In summary, the integration of SMLM with SDC-OPR provides a powerful platform for high-resolution imaging deep within whole cells, overcoming traditional trade-offs between resolution, depth, and FOV. However, to fully realize the system's capabilities, meticulous attention to experimental conditions is essential, from antibody conjugation and fixation to acquisition settings and data processing. Each step, from sample preparation to drift correction, plays a critical role in achieving reliable, high-precision data. With careful protocol optimization, this approach offers a robust and versatile solution for quantitative, nanoscale imaging in complex biological samples. This protocol is expected to assist the community in adopting single-molecule localization microscopy and in obtaining super-resolved images from sample planes that are challenging to access using conventional TIRF or HILO illumination. Both objectives are facilitated using commercially available microscopes that are typically found in microscopy facilities worldwide.

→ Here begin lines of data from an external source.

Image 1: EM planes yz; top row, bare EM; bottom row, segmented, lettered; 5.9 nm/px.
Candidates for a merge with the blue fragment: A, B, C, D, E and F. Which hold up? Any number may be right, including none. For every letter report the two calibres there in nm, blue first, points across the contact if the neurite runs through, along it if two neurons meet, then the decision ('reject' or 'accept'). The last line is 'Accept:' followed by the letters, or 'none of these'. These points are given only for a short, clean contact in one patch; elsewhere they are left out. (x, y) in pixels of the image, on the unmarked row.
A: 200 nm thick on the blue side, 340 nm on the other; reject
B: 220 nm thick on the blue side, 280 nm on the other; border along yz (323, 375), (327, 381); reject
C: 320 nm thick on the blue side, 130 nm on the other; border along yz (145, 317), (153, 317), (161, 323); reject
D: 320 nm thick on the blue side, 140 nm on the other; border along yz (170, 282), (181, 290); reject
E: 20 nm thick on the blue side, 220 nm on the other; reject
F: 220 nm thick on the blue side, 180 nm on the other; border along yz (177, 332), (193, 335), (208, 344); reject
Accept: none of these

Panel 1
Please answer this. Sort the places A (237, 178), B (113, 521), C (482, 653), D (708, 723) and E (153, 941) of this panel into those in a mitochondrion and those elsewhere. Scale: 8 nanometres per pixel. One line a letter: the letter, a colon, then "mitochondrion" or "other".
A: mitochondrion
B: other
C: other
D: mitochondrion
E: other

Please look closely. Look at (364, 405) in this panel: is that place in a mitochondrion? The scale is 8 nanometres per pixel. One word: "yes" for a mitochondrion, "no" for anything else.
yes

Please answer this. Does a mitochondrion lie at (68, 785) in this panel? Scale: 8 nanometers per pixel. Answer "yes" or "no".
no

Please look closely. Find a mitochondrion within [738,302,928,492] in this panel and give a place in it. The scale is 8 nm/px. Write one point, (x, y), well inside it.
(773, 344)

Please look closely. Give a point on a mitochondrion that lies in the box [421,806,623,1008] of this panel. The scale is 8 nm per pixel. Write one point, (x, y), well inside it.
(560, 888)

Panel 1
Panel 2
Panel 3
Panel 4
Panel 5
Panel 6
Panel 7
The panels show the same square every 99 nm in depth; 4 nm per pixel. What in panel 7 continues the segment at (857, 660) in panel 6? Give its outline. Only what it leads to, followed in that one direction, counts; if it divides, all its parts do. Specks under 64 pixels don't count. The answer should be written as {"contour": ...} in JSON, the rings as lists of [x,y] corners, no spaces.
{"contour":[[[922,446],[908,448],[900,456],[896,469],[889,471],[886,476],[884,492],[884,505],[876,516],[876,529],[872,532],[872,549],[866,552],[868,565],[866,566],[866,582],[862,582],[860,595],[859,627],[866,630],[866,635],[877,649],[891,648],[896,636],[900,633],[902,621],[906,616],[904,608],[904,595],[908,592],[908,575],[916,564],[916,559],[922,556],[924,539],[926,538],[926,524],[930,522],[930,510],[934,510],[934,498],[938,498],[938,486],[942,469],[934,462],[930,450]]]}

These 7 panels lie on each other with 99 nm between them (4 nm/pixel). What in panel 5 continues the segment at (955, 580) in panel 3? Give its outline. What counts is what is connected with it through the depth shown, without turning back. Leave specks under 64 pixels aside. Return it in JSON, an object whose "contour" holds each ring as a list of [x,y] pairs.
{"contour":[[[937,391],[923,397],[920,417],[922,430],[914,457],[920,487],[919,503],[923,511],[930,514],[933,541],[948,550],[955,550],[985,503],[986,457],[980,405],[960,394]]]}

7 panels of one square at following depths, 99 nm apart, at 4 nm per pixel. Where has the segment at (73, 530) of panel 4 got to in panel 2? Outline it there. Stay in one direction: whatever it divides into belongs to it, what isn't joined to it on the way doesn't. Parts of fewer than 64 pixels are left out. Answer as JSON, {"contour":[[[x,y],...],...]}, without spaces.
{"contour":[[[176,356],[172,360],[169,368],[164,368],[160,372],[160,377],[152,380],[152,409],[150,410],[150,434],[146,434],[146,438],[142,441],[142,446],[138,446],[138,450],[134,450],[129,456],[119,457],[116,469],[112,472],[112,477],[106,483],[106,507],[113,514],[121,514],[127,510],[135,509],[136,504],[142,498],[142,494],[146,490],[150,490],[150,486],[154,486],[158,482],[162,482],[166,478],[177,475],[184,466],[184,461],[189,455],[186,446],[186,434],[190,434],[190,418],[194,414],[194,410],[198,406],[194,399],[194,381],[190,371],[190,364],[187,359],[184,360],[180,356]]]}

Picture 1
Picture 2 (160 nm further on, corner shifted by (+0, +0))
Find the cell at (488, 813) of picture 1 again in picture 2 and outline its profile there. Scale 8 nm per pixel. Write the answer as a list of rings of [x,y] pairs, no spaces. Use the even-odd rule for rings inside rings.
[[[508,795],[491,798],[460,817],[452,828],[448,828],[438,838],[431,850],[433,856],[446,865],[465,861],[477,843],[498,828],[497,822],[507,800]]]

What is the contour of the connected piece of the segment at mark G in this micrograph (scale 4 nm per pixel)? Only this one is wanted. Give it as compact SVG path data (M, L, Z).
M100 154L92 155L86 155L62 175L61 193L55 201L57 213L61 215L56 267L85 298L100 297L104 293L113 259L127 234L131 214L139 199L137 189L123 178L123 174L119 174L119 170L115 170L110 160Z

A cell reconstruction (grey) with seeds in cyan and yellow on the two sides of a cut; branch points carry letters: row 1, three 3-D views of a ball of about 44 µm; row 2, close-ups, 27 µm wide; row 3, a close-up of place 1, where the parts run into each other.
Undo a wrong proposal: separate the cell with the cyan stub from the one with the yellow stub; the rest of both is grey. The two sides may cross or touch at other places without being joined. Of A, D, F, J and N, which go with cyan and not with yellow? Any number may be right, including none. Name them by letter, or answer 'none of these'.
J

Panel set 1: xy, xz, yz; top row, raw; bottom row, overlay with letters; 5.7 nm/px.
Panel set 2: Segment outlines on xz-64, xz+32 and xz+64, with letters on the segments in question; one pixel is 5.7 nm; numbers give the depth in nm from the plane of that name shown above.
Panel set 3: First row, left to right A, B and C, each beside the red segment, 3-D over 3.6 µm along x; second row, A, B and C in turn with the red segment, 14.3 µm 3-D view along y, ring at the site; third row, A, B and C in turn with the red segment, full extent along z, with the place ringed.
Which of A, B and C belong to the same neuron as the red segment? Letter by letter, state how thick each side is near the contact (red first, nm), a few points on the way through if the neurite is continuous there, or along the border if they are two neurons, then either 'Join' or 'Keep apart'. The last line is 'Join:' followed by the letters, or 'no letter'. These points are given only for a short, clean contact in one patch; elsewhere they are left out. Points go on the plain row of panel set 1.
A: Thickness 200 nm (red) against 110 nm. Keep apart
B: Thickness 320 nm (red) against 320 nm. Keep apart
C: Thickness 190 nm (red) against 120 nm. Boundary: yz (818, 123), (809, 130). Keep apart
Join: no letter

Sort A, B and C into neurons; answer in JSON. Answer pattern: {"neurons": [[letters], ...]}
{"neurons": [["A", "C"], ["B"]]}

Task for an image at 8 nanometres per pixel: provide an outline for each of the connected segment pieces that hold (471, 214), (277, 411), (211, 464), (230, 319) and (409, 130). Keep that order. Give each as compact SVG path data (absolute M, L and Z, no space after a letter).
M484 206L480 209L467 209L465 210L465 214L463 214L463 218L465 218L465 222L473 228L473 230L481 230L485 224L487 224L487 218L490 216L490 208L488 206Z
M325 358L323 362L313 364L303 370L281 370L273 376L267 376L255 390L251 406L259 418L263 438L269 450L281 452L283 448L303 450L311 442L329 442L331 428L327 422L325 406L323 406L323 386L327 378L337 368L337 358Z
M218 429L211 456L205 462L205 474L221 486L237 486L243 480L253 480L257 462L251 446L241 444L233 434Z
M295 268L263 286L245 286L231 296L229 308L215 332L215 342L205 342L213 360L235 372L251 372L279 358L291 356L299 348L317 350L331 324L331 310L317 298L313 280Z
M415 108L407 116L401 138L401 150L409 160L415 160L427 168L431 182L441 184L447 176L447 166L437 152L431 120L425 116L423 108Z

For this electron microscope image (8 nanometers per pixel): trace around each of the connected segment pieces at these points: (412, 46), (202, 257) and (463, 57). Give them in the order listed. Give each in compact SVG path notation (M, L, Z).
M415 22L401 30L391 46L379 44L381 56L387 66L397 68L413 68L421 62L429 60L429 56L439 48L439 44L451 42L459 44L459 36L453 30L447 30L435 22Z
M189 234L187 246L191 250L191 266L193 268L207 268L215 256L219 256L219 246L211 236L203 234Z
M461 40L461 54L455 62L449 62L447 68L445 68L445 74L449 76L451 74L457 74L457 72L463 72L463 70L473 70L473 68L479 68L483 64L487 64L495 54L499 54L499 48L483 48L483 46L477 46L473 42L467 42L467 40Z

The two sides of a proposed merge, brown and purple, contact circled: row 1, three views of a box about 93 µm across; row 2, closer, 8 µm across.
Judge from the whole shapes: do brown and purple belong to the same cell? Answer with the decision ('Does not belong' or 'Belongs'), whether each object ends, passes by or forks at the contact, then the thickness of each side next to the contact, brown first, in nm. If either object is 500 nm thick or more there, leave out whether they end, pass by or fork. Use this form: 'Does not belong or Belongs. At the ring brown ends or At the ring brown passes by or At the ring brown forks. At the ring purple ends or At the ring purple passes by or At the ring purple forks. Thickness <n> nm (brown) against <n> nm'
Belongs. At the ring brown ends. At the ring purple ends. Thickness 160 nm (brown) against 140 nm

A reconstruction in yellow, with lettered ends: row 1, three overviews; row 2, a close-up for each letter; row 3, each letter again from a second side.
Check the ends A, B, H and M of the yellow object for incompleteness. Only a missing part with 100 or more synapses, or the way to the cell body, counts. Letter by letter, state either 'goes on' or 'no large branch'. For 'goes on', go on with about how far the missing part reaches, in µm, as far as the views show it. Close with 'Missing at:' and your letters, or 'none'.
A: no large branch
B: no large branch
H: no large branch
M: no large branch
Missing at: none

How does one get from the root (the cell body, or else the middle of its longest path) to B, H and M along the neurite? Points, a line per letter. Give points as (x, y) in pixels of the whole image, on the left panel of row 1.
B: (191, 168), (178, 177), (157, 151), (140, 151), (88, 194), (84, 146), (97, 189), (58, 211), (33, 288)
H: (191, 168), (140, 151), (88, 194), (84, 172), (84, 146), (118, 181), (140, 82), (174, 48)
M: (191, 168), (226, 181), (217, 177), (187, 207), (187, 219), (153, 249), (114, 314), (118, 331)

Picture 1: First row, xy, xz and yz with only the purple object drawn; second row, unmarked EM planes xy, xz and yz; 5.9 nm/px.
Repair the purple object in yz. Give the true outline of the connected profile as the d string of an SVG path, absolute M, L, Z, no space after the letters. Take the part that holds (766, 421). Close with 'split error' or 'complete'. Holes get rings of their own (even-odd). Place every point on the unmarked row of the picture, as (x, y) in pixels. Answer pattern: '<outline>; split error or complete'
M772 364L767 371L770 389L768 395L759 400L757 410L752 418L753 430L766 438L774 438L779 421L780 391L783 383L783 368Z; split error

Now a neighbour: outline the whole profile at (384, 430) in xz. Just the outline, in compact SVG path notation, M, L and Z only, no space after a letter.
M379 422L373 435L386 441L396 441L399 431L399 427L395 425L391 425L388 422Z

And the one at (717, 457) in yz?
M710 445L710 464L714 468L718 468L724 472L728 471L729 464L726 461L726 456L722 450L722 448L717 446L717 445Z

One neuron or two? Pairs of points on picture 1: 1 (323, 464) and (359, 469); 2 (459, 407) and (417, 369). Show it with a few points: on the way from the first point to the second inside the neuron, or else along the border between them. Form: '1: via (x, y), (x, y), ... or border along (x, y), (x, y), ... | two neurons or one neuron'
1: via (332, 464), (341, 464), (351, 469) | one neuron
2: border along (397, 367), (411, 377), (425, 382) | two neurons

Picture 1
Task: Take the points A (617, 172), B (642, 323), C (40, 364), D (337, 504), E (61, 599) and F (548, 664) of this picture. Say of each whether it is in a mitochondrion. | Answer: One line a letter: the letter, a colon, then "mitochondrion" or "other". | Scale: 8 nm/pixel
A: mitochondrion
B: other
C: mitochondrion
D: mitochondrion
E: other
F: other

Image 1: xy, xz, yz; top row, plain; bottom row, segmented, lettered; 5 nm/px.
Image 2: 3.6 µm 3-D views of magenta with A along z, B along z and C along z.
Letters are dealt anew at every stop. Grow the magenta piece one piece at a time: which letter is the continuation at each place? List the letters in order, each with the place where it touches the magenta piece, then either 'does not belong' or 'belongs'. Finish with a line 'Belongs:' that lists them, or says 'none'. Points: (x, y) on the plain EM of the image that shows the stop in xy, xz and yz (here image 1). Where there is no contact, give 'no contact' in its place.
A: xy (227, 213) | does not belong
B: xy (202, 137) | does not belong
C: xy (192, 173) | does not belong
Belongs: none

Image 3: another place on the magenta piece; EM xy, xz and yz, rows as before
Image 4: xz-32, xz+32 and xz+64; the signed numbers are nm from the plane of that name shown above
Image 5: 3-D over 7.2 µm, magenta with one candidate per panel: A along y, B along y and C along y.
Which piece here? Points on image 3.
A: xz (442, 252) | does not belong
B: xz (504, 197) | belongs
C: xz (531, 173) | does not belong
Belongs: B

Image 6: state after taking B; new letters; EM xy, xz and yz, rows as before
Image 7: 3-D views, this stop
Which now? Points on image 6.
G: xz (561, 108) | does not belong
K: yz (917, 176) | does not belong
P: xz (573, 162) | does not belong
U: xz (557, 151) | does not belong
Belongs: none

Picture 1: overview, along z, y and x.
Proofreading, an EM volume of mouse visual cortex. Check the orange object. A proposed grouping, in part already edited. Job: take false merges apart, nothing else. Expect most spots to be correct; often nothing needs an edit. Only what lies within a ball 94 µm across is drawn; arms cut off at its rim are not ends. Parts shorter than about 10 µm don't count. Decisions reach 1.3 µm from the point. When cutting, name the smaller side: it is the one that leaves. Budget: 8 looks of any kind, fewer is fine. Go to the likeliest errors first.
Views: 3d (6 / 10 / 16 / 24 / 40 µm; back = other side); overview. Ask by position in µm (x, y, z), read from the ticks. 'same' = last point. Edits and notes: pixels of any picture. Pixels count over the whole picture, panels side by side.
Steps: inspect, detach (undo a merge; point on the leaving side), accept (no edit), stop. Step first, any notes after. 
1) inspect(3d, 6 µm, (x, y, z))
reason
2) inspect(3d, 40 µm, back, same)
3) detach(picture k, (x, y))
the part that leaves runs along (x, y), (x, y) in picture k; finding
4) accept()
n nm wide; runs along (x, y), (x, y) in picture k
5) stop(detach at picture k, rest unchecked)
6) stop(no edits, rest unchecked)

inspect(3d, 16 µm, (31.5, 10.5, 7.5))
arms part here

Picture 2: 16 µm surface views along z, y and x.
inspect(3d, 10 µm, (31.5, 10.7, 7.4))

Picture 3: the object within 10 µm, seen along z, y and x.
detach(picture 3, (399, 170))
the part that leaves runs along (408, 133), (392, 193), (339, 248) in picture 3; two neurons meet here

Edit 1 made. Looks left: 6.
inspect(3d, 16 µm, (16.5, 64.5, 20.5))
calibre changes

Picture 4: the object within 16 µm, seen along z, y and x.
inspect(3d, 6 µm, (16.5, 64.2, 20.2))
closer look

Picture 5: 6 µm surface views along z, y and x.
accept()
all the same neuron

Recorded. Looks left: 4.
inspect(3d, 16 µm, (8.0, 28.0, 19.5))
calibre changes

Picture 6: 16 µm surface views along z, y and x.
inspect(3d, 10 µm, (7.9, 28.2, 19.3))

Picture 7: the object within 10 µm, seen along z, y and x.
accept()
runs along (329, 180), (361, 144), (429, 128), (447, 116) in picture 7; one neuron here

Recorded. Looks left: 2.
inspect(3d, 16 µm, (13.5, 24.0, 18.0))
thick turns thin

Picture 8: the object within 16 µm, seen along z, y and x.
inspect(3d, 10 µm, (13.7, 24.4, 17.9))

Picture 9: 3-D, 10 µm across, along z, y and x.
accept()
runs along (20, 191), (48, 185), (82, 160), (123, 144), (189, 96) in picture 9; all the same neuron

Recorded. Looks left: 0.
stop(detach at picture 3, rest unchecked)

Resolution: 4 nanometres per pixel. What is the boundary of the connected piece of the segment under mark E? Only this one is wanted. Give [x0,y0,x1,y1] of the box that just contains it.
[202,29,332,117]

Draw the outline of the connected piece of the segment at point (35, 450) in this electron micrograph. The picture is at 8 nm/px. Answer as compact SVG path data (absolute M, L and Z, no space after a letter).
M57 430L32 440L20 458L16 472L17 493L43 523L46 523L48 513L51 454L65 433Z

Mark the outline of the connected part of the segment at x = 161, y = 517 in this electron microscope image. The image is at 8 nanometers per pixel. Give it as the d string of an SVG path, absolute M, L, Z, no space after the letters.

In terms of other and future applications, the method is applicable to whole cell samples as well as to more complex tissue samples at greater imaging depths, as demonstrated in previous studies¹⁴. Unlike approaches that require physical sectioning, this technique enables volumetric imaging of intact tissues, preserving native architecture and minimizing artifacts introduced by physical sectioning. The use of smaller affinity probes, such as nanobodies, further enhances tissue penetration compared with full-length antibodies, allowing more uniform labeling throughout thick samples. This approach opens the door to studying cellular organization and molecular distributions in situ with higher fidelity. Beyond these applications, the strategy also lends itself to high-throughput screening of nanostructures and biomolecular assemblies, enabling systematic investigations of structural heterogeneity and function. In addition, recent developments in DNA-PAINT have yielded self-quenching imager probes, either based on dye-quencher or dye-dye interactions^29,30,31, which effectively lower background signals, increase fluorescence intensity, and enhance spatial resolution, enabling faster acquisition rates. Integrating these fluorogenic probes into the SDC-OPR framework has the potential to further boost both imaging speed and resolution. Combining these advances with the strengths of the SDC-OPR system could expand its applicability to more complex biological specimens, establishing the platform as a flexible tool for detailed mapping of cellular and molecular structures in a wide variety of tissues.